● **Exercise requirements**:
Render every line of the listing below as a JSON list of strings, one string per line, leaving out blank lines.

(Dataset records)
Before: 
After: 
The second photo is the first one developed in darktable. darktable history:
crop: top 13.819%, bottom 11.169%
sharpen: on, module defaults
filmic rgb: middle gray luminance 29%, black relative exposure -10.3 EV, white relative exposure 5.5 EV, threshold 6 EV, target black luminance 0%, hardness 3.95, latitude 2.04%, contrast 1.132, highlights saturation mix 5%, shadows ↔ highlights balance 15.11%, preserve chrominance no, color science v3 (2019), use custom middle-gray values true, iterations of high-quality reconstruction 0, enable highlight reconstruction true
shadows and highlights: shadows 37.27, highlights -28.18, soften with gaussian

● **Response to the task**:
[
  "Before: ",
  "After: ",
  "The second photo is the first one developed in darktable. darktable history:",
  "crop: top 13.819%, bottom 11.169%",
  "sharpen: on, module defaults",
  "filmic rgb: middle gray luminance 29%, black relative exposure -10.3 EV, white relative exposure 5.5 EV, threshold 6 EV, target black luminance 0%, hardness 3.95, latitude 2.04%, contrast 1.132, highlights saturation mix 5%, shadows ↔ highlights balance 15.11%, preserve chrominance no, color science v3 (2019), use custom middle-gray values true, iterations of high-quality reconstruction 0, enable highlight reconstruction true",
  "shadows and highlights: shadows 37.27, highlights -28.18, soften with gaussian"
]